Шутки Жижека. Слышали анекдот про Гегеля и отрицание?

Данная книга содержит каждую шутку, процитированную, перефразированную или упомянутую в работах Славоя Жижека (включая некоторые из неопубликованных рукописей). В отличие от любой другой книги Славоя Жижека, эта служит емким справочником по философским, политическим и сексуальным темам, занимающим словенского философа. Для Жижека шутки – это кратчайший путь к философскому пониманию, а для читателя этого (действительно смешного) сборника – способ познакомиться с парадоксальной мыслью неординарного философа.


Рекомендуем почитать
Искусство феноменологии

Верно ли, что речь, обращенная к другому – рассказ о себе, исповедь, обещание и прощение, – может преобразить человека? Как и когда из безличных социальных и смысловых структур возникает субъект, способный взять на себя ответственность? Можно ли представить себе радикальную трансформацию субъекта не только перед лицом другого человека, но и перед лицом искусства или в работе философа? Книга А. В. Ямпольской «Искусство феноменологии» приглашает читателей к диалогу с мыслителями, художниками и поэтами – Деррида, Кандинским, Арендт, Шкловским, Рикером, Данте – и конечно же с Эдмундом Гуссерлем.

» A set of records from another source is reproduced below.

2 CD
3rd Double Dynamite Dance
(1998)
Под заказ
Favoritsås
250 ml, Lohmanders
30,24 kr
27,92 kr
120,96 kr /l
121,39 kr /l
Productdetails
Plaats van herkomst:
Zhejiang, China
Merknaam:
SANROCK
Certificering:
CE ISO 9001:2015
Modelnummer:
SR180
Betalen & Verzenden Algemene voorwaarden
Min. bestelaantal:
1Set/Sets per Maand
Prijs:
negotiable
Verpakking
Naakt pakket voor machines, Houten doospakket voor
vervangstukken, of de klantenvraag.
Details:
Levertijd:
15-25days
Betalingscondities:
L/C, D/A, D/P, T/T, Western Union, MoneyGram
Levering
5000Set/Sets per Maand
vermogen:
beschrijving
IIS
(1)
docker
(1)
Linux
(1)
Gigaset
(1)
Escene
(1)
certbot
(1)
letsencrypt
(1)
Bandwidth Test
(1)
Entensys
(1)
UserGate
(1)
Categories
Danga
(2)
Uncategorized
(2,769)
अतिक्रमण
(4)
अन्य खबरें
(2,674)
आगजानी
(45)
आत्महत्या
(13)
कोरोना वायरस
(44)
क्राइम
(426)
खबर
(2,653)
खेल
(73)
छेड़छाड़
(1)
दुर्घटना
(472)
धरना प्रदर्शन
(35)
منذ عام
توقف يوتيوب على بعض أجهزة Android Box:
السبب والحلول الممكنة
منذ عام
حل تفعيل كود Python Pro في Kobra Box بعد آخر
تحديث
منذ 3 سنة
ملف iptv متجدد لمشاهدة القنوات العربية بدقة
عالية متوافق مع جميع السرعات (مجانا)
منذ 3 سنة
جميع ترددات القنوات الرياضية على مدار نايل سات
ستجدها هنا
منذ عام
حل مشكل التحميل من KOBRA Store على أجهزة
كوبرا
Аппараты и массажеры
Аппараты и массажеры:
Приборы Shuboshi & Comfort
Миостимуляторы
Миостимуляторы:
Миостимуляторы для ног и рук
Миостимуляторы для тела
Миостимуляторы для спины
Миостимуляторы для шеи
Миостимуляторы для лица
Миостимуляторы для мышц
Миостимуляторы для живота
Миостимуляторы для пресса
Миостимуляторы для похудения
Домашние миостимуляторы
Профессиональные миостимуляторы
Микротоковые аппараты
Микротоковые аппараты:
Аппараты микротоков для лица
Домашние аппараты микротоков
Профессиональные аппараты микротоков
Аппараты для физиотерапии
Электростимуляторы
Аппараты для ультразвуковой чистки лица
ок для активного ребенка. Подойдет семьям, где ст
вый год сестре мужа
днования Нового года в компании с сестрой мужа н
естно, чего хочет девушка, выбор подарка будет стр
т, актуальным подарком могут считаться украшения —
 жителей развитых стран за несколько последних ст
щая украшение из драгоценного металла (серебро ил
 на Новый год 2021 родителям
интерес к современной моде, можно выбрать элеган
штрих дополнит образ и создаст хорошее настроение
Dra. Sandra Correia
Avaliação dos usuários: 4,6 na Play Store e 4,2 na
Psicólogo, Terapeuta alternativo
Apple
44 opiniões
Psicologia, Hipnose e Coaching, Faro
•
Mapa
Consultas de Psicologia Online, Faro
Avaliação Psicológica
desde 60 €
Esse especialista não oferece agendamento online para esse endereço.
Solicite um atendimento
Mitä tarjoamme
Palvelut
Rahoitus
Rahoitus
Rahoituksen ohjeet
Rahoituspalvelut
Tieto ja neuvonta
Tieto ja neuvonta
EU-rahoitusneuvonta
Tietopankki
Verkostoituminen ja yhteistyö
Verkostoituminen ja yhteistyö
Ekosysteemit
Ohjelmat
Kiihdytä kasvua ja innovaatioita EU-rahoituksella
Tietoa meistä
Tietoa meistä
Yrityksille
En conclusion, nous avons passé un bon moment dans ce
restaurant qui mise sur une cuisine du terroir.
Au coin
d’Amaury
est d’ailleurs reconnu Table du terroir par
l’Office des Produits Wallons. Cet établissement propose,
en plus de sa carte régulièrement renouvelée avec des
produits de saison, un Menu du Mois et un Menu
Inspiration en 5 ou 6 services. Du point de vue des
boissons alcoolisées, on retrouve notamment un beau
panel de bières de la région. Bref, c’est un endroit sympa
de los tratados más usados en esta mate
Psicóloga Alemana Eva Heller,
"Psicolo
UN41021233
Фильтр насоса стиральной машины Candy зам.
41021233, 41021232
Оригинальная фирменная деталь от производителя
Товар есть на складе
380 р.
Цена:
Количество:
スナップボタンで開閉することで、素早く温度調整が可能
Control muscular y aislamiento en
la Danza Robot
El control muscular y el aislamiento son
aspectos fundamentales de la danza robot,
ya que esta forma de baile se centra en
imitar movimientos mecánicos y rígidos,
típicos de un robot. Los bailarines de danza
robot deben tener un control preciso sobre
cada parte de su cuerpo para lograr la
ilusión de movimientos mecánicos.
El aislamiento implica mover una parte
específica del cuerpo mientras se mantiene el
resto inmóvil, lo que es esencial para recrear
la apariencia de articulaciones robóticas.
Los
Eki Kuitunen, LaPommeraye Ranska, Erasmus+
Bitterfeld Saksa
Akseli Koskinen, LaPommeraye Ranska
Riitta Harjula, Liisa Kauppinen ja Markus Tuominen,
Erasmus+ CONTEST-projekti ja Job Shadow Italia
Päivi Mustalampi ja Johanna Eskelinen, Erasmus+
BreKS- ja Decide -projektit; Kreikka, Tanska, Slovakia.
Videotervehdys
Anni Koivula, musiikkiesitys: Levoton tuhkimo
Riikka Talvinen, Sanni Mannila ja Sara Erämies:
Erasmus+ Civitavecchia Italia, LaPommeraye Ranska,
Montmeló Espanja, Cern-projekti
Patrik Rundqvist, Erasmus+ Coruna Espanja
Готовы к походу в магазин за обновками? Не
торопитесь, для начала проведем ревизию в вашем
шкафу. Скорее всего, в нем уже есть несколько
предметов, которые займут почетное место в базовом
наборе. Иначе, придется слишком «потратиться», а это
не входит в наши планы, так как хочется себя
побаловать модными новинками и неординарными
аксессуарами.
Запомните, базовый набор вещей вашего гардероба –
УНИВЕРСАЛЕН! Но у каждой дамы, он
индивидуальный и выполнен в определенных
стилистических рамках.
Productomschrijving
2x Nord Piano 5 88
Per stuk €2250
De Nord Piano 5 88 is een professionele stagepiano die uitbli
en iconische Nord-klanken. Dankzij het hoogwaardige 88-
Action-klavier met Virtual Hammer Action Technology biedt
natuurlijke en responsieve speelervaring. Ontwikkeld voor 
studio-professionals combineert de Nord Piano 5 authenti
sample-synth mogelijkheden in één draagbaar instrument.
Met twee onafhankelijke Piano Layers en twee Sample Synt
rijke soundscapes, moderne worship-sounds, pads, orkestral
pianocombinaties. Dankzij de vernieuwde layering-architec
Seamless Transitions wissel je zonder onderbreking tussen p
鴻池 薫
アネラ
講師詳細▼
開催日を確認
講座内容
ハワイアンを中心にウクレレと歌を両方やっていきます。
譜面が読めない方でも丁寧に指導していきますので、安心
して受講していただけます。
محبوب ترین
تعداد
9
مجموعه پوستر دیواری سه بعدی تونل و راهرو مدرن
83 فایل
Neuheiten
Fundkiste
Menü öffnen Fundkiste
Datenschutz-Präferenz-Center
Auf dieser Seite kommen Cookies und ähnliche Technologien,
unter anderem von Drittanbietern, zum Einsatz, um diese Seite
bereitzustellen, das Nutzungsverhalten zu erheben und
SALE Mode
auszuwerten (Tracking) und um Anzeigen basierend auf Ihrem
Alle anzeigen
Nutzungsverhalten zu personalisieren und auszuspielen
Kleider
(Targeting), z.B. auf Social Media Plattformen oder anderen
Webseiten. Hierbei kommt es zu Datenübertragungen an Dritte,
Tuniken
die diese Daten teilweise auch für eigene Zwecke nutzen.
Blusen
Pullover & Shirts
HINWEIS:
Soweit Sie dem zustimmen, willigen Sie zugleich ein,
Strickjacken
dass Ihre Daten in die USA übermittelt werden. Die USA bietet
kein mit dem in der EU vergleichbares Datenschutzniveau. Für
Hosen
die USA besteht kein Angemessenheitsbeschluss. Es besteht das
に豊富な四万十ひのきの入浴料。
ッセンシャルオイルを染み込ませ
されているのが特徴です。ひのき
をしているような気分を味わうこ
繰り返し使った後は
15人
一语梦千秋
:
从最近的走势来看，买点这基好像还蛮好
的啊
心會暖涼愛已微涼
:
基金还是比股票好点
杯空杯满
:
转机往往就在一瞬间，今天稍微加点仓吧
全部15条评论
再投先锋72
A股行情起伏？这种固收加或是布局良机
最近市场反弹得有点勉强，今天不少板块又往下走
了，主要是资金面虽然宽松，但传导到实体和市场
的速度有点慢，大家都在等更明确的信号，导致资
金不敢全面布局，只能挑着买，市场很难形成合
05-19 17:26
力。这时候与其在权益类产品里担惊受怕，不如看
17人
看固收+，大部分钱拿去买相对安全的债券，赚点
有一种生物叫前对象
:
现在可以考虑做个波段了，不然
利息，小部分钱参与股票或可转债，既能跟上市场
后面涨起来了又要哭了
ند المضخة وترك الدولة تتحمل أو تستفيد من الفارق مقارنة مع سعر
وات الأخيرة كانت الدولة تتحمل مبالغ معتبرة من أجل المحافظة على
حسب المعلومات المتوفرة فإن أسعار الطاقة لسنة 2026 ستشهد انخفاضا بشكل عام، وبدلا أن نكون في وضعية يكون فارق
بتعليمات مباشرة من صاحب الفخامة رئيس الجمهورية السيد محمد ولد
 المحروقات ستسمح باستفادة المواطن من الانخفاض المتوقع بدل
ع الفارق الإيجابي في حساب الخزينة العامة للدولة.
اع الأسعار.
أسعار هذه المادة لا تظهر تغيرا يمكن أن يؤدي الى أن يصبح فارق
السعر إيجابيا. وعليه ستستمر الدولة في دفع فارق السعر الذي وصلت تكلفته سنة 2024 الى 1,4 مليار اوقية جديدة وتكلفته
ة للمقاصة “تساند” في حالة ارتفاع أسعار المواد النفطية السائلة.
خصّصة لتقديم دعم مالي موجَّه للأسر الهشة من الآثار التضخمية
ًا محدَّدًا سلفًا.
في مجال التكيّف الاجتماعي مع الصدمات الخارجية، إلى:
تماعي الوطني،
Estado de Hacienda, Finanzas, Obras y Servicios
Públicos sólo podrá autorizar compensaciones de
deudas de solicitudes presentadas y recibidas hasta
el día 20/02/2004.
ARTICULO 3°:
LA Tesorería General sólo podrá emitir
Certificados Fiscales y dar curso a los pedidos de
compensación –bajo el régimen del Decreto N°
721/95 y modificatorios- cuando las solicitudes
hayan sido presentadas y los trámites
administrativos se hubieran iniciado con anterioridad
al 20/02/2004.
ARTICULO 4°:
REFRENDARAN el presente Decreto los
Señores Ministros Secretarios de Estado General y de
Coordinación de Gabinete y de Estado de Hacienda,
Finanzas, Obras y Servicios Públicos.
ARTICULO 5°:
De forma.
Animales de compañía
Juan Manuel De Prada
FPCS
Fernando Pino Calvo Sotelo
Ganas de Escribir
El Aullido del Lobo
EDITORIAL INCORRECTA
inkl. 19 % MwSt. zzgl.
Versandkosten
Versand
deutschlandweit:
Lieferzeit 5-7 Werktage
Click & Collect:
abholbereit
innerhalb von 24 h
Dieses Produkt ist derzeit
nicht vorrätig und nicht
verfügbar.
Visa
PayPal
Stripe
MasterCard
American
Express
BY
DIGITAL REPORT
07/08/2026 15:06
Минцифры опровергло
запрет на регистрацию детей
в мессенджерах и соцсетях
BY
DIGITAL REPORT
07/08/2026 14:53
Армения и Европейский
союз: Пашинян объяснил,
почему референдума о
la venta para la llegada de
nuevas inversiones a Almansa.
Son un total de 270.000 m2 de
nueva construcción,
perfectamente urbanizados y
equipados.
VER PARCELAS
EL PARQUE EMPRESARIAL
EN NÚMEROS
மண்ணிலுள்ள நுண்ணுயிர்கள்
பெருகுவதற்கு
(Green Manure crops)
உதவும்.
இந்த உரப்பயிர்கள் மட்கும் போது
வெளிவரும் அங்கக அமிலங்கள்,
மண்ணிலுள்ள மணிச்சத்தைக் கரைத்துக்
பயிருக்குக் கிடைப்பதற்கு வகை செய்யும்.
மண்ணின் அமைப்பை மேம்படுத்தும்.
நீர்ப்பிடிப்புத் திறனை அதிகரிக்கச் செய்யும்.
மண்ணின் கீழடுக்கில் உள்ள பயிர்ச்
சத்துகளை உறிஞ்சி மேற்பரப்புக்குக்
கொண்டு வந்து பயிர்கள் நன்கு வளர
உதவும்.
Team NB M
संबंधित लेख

Диалектика как высший метод познания

В книге рассказывается история главного героя, который сталкивается с различными проблемами и препятствиями на протяжении всего своего путешествия. По пути он встречает множество второстепенных персонажей, которые играют важные роли в истории. Благодаря опыту главного героя книга исследует такие темы, как любовь, потеря, надежда и стойкость. По мере того, как главный герой преодолевает свои трудности, он усваивает ценные уроки жизни и растет как личность.


О системах диалектики

В книге рассказывается история главного героя, который сталкивается с различными проблемами и препятствиями на протяжении всего своего путешествия. По пути он встречает множество второстепенных персонажей, которые играют важные роли в истории. Благодаря опыту главного героя книга исследует такие темы, как любовь, потеря, надежда и стойкость. По мере того, как главный герой преодолевает свои трудности, он усваивает ценные уроки жизни и растет как личность.


Семнадцать «или» и другие эссе

Лешек Колаковский (1927-2009) философ, историк философии, занимающийся также философией культуры и религии и историей идеи. Профессор Варшавского университета, уволенный в 1968 г. и принужденный к эмиграции. Преподавал в McGill University в Монреале, в University of California в Беркли, в Йельском университете в Нью-Хевен, в Чикагском университете. С 1970 года живет и работает в Оксфорде. Является членом нескольких европейских и американских академий и лауреатом многочисленных премий (Friedenpreis des Deutschen Buchhandels, Praemium Erasmianum, Jefferson Award, премии Польского ПЕН-клуба, Prix Tocqueville). В книгу вошли его работы литературного характера: цикл эссе на библейские темы "Семнадцать "или"", эссе "О справедливости", "О терпимости" и др.


Смертию смерть поправ

В книге рассказывается история главного героя, который сталкивается с различными проблемами и препятствиями на протяжении всего своего путешествия. По пути он встречает множество второстепенных персонажей, которые играют важные роли в истории. Благодаря опыту главного героя книга исследует такие темы, как любовь, потеря, надежда и стойкость. По мере того, как главный герой преодолевает свои трудности, он усваивает ценные уроки жизни и растет как личность.


Авантюра времени

«Что такое событие?» — этот вопрос не так прост, каким кажется. Событие есть то, что «случается», что нельзя спланировать, предсказать, заранее оценить; то, что не укладывается в голову, застает врасплох, сколько ни готовься к нему. Событие является своего рода революцией, разрывающей историю, будь то история страны, история частной жизни или же история смысла. Событие не есть «что-то» определенное, оно не укладывается в категории времени, места, возможности, и тем важнее понять, что же это такое. Тема «события» становится одной из центральных тем в континентальной философии XX–XXI века, века, столь богатого событиями. Книга «Авантюра времени» одного из ведущих современных французских философов-феноменологов Клода Романо — своеобразное введение в его философию, которую сам автор называет «феноменологией события».